Myth: I can get just as strong with yoga or Pilates. No, you can't. These activities are certainly beneficial, but they provide only light-to-moderate workouts. They're useful if you're just starting to exercise after being sedentary. After that people tend to "top out" within a few months because the exertion levels don't change.
With strength training, you can constantly change the intensity of workouts by changing the weight and/or repetitions as your strength increases. People who lift weights can double their strength within a year.
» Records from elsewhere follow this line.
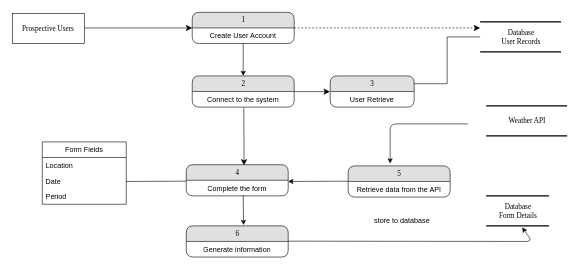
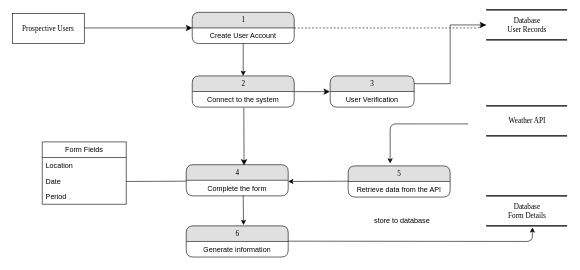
  <mxCell id="0" />
  <mxCell id="1" parent="0" />
  <mxCell id="2" value="" style="edgeStyle=orthogonalEdgeStyle;rounded=0;orthogonalLoop=1;jettySize=auto;html=1;entryX=1;entryY=0.25;entryDx=0;entryDy=0;endArrow=none;" edge="1" parent="1" source="3" target="14"><mxGeometry relative="1" as="geometry" /></mxCell>
- <mxCell id="3" value="Database&lt;br&gt;User Records" style="html=1;rounded=0;shadow=0;comic=0;labelBackgroundColor=none;strokeWidth=2;fontFamily=Verdana;fontSize=12;align=center;shape=mxgraph.ios7ui.horLines;" parent="1" vertex="1"><mxGeometry x="800" y="36" width="135" height="50" as="geometry" /></mxCell>
+ <mxCell id="3" value="Database&lt;br&gt;User Records" style="html=1;rounded=0;shadow=0;comic=0;labelBackgroundColor=none;strokeWidth=2;fontFamily=Verdana;fontSize=12;align=center;shape=mxgraph.ios7ui.horLines;" parent="1" vertex="1"><mxGeometry x="810" y="16" width="135" height="50" as="geometry" /></mxCell>
  <mxCell id="4" value="Weather API" style="html=1;rounded=0;shadow=0;comic=0;labelBackgroundColor=none;strokeWidth=2;fontFamily=Verdana;fontSize=12;align=center;shape=mxgraph.ios7ui.horLines;" parent="1" vertex="1"><mxGeometry x="810" y="176" width="135" height="50" as="geometry" /></mxCell>
  <mxCell id="5" style="edgeStyle=none;html=1;labelBackgroundColor=none;startFill=0;startSize=8;endFill=1;endSize=8;fontFamily=Verdana;fontSize=12;" parent="1" target="8" edge="1"><mxGeometry relative="1" as="geometry"><mxPoint x="140" y="46" as="sourcePoint" /></mxGeometry></mxCell>
  <mxCell id="6" value="Prospective Users" style="whiteSpace=wrap;html=1;rounded=0;shadow=0;comic=0;labelBackgroundColor=none;strokeWidth=1;fontFamily=Verdana;fontSize=12;align=center;" parent="1" vertex="1"><mxGeometry x="20" y="22" width="120" height="50" as="geometry" /></mxCell>
  <mxCell id="7" style="edgeStyle=orthogonalEdgeStyle;html=1;labelBackgroundColor=none;startFill=0;startSize=8;endFill=1;endSize=8;fontFamily=Verdana;fontSize=12;dashed=1;" parent="1" source="8" target="3" edge="1"><mxGeometry relative="1" as="geometry"><Array as="points"><mxPoint x="800" y="46" /></Array></mxGeometry></mxCell>
  <mxCell id="8" value="1" style="swimlane;html=1;fontStyle=0;childLayout=stackLayout;horizontal=1;startSize=26;fillColor=#e0e0e0;horizontalStack=0;resizeParent=1;resizeLast=0;collapsible=1;marginBottom=0;swimlaneFillColor=#ffffff;align=center;rounded=1;shadow=0;comic=0;labelBackgroundColor=none;strokeWidth=1;fontFamily=Verdana;fontSize=12" parent="1" vertex="1"><mxGeometry x="320" y="20" width="170" height="52" as="geometry" /></mxCell>
  <mxCell id="9" value="Create User Account" style="text;html=1;strokeColor=none;fillColor=none;spacingLeft=4;spacingRight=4;whiteSpace=wrap;overflow=hidden;rotatable=0;points=[[0,0.5],[1,0.5]];portConstraint=eastwest;align=center;" parent="8" vertex="1"><mxGeometry y="26" width="170" height="26" as="geometry" /></mxCell>
- <mxCell id="10" value="Database&lt;br&gt;Form Details" style="html=1;rounded=0;shadow=0;comic=0;labelBackgroundColor=none;strokeWidth=2;fontFamily=Verdana;fontSize=12;align=center;shape=mxgraph.ios7ui.horLines;" parent="1" vertex="1"><mxGeometry x="810" y="326" width="105" height="50" as="geometry" /></mxCell>
+ <mxCell id="10" value="Database&lt;br&gt;Form Details" style="html=1;rounded=0;shadow=0;comic=0;labelBackgroundColor=none;strokeWidth=2;fontFamily=Verdana;fontSize=12;align=center;shape=mxgraph.ios7ui.horLines;" parent="1" vertex="1"><mxGeometry x="810" y="326" width="135" height="50" as="geometry" /></mxCell>
  <mxCell id="11" style="edgeStyle=none;html=1;labelBackgroundColor=none;startFill=0;startSize=8;endFill=1;endSize=8;fontFamily=Verdana;fontSize=12;entryX=-0.003;entryY=0.008;entryDx=0;entryDy=0;entryPerimeter=0;" parent="1" source="12" target="15" edge="1"><mxGeometry relative="1" as="geometry"><mxPoint x="525" y="146" as="targetPoint" /></mxGeometry></mxCell>
  <mxCell id="12" value="2" style="swimlane;html=1;fontStyle=0;childLayout=stackLayout;horizontal=1;startSize=26;fillColor=#e0e0e0;horizontalStack=0;resizeParent=1;resizeLast=0;collapsible=1;marginBottom=0;swimlaneFillColor=#ffffff;align=center;rounded=1;shadow=0;comic=0;labelBackgroundColor=none;strokeWidth=1;fontFamily=Verdana;fontSize=12" parent="1" vertex="1"><mxGeometry x="320" y="126" width="170" height="52" as="geometry" /></mxCell>
  <mxCell id="13" value="Connect to the system" style="text;html=1;strokeColor=none;fillColor=none;spacingLeft=4;spacingRight=4;whiteSpace=wrap;overflow=hidden;rotatable=0;points=[[0,0.5],[1,0.5]];portConstraint=eastwest;align=center;" parent="12" vertex="1"><mxGeometry y="26" width="170" height="26" as="geometry" /></mxCell>
  <mxCell id="14" value="3" style="swimlane;html=1;fontStyle=0;childLayout=stackLayout;horizontal=1;startSize=26;fillColor=#e0e0e0;horizontalStack=0;resizeParent=1;resizeLast=0;collapsible=1;marginBottom=0;swimlaneFillColor=#ffffff;align=center;rounded=1;shadow=0;comic=0;labelBackgroundColor=none;strokeWidth=1;fontFamily=Verdana;fontSize=12" parent="1" vertex="1"><mxGeometry x="550" y="126" width="140" height="52" as="geometry" /></mxCell>
- <mxCell id="15" value="User Retrieve" style="text;html=1;strokeColor=none;fillColor=none;spacingLeft=4;spacingRight=4;whiteSpace=wrap;overflow=hidden;rotatable=0;points=[[0,0.5],[1,0.5]];portConstraint=eastwest;align=center;" parent="14" vertex="1"><mxGeometry y="26" width="140" height="26" as="geometry" /></mxCell>
+ <mxCell id="15" value="User Verification" style="text;html=1;strokeColor=none;fillColor=none;spacingLeft=4;spacingRight=4;whiteSpace=wrap;overflow=hidden;rotatable=0;points=[[0,0.5],[1,0.5]];portConstraint=eastwest;align=center;" parent="14" vertex="1"><mxGeometry y="26" width="140" height="26" as="geometry" /></mxCell>
  <mxCell id="16" style="edgeStyle=none;html=1;labelBackgroundColor=none;startFill=0;startSize=8;endFill=1;endSize=8;fontFamily=Verdana;fontSize=12;entryX=0.567;entryY=0.027;entryDx=0;entryDy=0;entryPerimeter=0;" parent="1" target="17" edge="1"><mxGeometry relative="1" as="geometry"><mxPoint x="406" y="179" as="sourcePoint" /><mxPoint x="404" y="267.5" as="targetPoint" /></mxGeometry></mxCell>
  <mxCell id="17" value="4" style="swimlane;html=1;fontStyle=0;childLayout=stackLayout;horizontal=1;startSize=26;fillColor=#e0e0e0;horizontalStack=0;resizeParent=1;resizeLast=0;collapsible=1;marginBottom=0;swimlaneFillColor=#ffffff;align=center;rounded=1;shadow=0;comic=0;labelBackgroundColor=none;strokeWidth=1;fontFamily=Verdana;fontSize=12" vertex="1" parent="1"><mxGeometry x="310" y="274" width="170" height="52" as="geometry" /></mxCell>
  <mxCell id="18" value="Complete the form" style="text;html=1;strokeColor=none;fillColor=none;spacingLeft=4;spacingRight=4;whiteSpace=wrap;overflow=hidden;rotatable=0;points=[[0,0.5],[1,0.5]];portConstraint=eastwest;align=center;" vertex="1" parent="17"><mxGeometry y="26" width="170" height="26" as="geometry" /></mxCell>
  <mxCell id="19" value="Form Fields" style="swimlane;fontStyle=0;childLayout=stackLayout;horizontal=1;startSize=26;fillColor=none;horizontalStack=0;resizeParent=1;resizeParentMax=0;resizeLast=0;collapsible=1;marginBottom=0;" vertex="1" parent="1"><mxGeometry x="70" y="236" width="140" height="104" as="geometry" /></mxCell>
  <mxCell id="20" value="Location" style="text;strokeColor=none;fillColor=none;align=left;verticalAlign=top;spacingLeft=4;spacingRight=4;overflow=hidden;rotatable=0;points=[[0,0.5],[1,0.5]];portConstraint=eastwest;" vertex="1" parent="19"><mxGeometry y="26" width="140" height="26" as="geometry" /></mxCell>
  <mxCell id="21" value="Date" style="text;strokeColor=none;fillColor=none;align=left;verticalAlign=top;spacingLeft=4;spacingRight=4;overflow=hidden;rotatable=0;points=[[0,0.5],[1,0.5]];portConstraint=eastwest;" vertex="1" parent="19"><mxGeometry y="52" width="140" height="26" as="geometry" /></mxCell>
  <mxCell id="22" value="Period" style="text;strokeColor=none;fillColor=none;align=left;verticalAlign=top;spacingLeft=4;spacingRight=4;overflow=hidden;rotatable=0;points=[[0,0.5],[1,0.5]];portConstraint=eastwest;" vertex="1" parent="19"><mxGeometry y="78" width="140" height="26" as="geometry" /></mxCell>
  <mxCell id="23" value="5" style="swimlane;html=1;fontStyle=0;childLayout=stackLayout;horizontal=1;startSize=26;fillColor=#e0e0e0;horizontalStack=0;resizeParent=1;resizeLast=0;collapsible=1;marginBottom=0;swimlaneFillColor=#ffffff;align=center;rounded=1;shadow=0;comic=0;labelBackgroundColor=none;strokeWidth=1;fontFamily=Verdana;fontSize=12" vertex="1" parent="1"><mxGeometry x="580" y="276" width="170" height="52" as="geometry" /></mxCell>
  <mxCell id="24" value="Retrieve data from the API" style="text;html=1;strokeColor=none;fillColor=none;spacingLeft=4;spacingRight=4;whiteSpace=wrap;overflow=hidden;rotatable=0;points=[[0,0.5],[1,0.5]];portConstraint=eastwest;align=center;" vertex="1" parent="23"><mxGeometry y="26" width="170" height="26" as="geometry" /></mxCell>
  <mxCell id="25" value="" style="endArrow=classic;html=1;" edge="1" parent="1"><mxGeometry width="50" height="50" relative="1" as="geometry"><mxPoint x="780" y="206" as="sourcePoint" /><mxPoint x="650" y="272" as="targetPoint" /><Array as="points"><mxPoint x="680" y="206" /><mxPoint x="650" y="206" /></Array></mxGeometry></mxCell>
  <mxCell id="26" value="" style="endArrow=classic;html=1;" edge="1" parent="1"><mxGeometry width="50" height="50" relative="1" as="geometry"><mxPoint x="580" y="301.5" as="sourcePoint" /><mxPoint x="480" y="302" as="targetPoint" /></mxGeometry></mxCell>
  <mxCell id="27" value="" style="endArrow=none;html=1;" edge="1" parent="1"><mxGeometry width="50" height="50" relative="1" as="geometry"><mxPoint x="210" y="302" as="sourcePoint" /><mxPoint x="310" y="301.5" as="targetPoint" /></mxGeometry></mxCell>
  <mxCell id="28" value="6" style="swimlane;html=1;fontStyle=0;childLayout=stackLayout;horizontal=1;startSize=26;fillColor=#e0e0e0;horizontalStack=0;resizeParent=1;resizeLast=0;collapsible=1;marginBottom=0;swimlaneFillColor=#ffffff;align=center;rounded=1;shadow=0;comic=0;labelBackgroundColor=none;strokeWidth=1;fontFamily=Verdana;fontSize=12" vertex="1" parent="1"><mxGeometry x="310" y="376" width="170" height="52" as="geometry" /></mxCell>
  <mxCell id="29" value="" style="endArrow=classic;html=1;entryX=0.562;entryY=-0.027;entryDx=0;entryDy=0;entryPerimeter=0;" edge="1" parent="28" target="28"><mxGeometry width="50" height="50" relative="1" as="geometry"><mxPoint x="95" y="-51" as="sourcePoint" /><mxPoint x="115" y="39" as="targetPoint" /></mxGeometry></mxCell>
  <mxCell id="30" value="Generate information" style="text;html=1;strokeColor=none;fillColor=none;spacingLeft=4;spacingRight=4;whiteSpace=wrap;overflow=hidden;rotatable=0;points=[[0,0.5],[1,0.5]];portConstraint=eastwest;align=center;" vertex="1" parent="28"><mxGeometry y="26" width="170" height="26" as="geometry" /></mxCell>
  <mxCell id="31" value="" style="endArrow=classic;html=1;entryX=0.572;entryY=1.052;entryDx=0;entryDy=0;entryPerimeter=0;" edge="1" parent="1" target="10"><mxGeometry width="50" height="50" relative="1" as="geometry"><mxPoint x="480" y="401.5" as="sourcePoint" /><mxPoint x="890" y="402" as="targetPoint" /><Array as="points"><mxPoint x="887" y="402" /></Array></mxGeometry></mxCell>
  <mxCell id="32" value="store to database" style="text;html=1;strokeColor=none;fillColor=none;align=center;verticalAlign=middle;whiteSpace=wrap;rounded=0;" vertex="1" parent="1"><mxGeometry x="590" y="358" width="160" height="20" as="geometry" /></mxCell>
  <mxCell id="33" value="" style="endArrow=classic;html=1;" edge="1" parent="1"><mxGeometry width="50" height="50" relative="1" as="geometry"><mxPoint x="405" y="72" as="sourcePoint" /><mxPoint x="405" y="126" as="targetPoint" /></mxGeometry></mxCell>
Myth: "Free weights," such as barbells, give a better workout than machines. They give a different workout. When you lift a barbell or dumbbell, you have to balance the weight in multiple planes. For example, you not only have to lift the weight but also have to prevent it from swaying from front to back or from side to side. This brings additional muscle groups into play
Weight machines allow you to lift in a more controlled manner. There's no side-to-side or front-to-back movement. There is less stress on the joints, which generally is preferable for older or less fit adults. The machines isolate particular muscle groups, which can give notable gains with less stress.
Secret to Better Workouts
In a recent study, mental fatigue was shown to slow workout routines.
Finding: When 16 men and women watched a film or performed a difficult computer task for 90 minutes, then rode a stationary bicycle until the point of exhaustion, they grew tired 15% sooner, on average, after the computer task than after film watching.
Theory: Mental fatigue affects the brain's perception of physical effort.
Self-defense: Exercise at a time when you are not mentally fatigued.